Place garbage in sealed containers, bring pet food indoors, collect fallen fruit, and cover drink cans. Avoid swatting at individual wasps because sudden movement can increase the chance of a defensive sting.

FAQs

Do yellow jackets eat mosquitoes?

Yellow jackets may catch mosquitoes and other small flying insects, although mosquitoes are not necessarily their primary prey. Their diet includes a broad range of flies, caterpillars, beetles, spiders, and other available invertebrates.

Do yellow jackets eat honey?

Yellow jackets can eat honey because it contains concentrated sugar. They may attempt to enter weak or exposed honey-bee colonies to obtain honey, larvae, or other resources. They are also attracted to syrup, soda, fruit juice, and similar sweet liquids.

Do yellow jackets eat dead animals?

Some yellow jacket species scavenge protein from carrion and dead animals. They may remove small pieces of tissue and carry them to their nests. This scavenging habit also attracts them to meat scraps, fish, outdoor pet food, and garbage.

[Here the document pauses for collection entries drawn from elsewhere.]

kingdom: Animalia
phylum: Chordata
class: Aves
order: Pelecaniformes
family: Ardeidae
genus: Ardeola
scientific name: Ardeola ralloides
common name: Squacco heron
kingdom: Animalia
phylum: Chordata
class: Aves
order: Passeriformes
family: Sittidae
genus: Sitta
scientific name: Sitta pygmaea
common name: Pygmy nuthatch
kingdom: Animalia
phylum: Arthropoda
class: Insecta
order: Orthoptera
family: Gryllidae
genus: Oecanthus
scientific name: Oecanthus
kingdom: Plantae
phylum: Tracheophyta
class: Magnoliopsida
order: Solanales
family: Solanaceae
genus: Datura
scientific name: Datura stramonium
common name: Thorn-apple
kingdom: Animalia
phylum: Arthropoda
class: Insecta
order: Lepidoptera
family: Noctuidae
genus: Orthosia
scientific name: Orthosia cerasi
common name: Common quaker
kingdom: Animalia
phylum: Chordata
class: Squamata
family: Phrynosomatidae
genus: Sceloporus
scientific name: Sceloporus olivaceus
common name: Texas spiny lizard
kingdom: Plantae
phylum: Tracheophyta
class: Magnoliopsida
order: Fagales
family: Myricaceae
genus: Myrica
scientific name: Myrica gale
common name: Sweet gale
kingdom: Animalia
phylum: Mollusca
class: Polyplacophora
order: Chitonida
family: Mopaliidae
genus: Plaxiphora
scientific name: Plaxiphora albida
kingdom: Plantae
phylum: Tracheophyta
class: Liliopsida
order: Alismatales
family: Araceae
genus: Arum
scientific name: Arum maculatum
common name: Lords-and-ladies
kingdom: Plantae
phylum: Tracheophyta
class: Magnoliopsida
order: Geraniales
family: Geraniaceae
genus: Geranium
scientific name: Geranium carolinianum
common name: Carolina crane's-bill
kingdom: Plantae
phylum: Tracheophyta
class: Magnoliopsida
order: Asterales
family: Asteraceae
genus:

What food attracts yellow jackets the most?

Attraction depends partly on the season. Meat and insects are useful when colonies need protein for larvae, while nectar, ripe fruit, soda, and desserts supply energy to adults. Scavenging activity around sugary human food often becomes more noticeable in late summer and fall.

Do yellow jackets eat wood?

Yellow jackets do not use wood as food. They scrape weathered wood fibers from fences, buildings, or trees, mix those fibers with saliva, and use the material to construct their paper-like nests. Their actual diet consists mainly of insects, animal protein, and sugary liquids.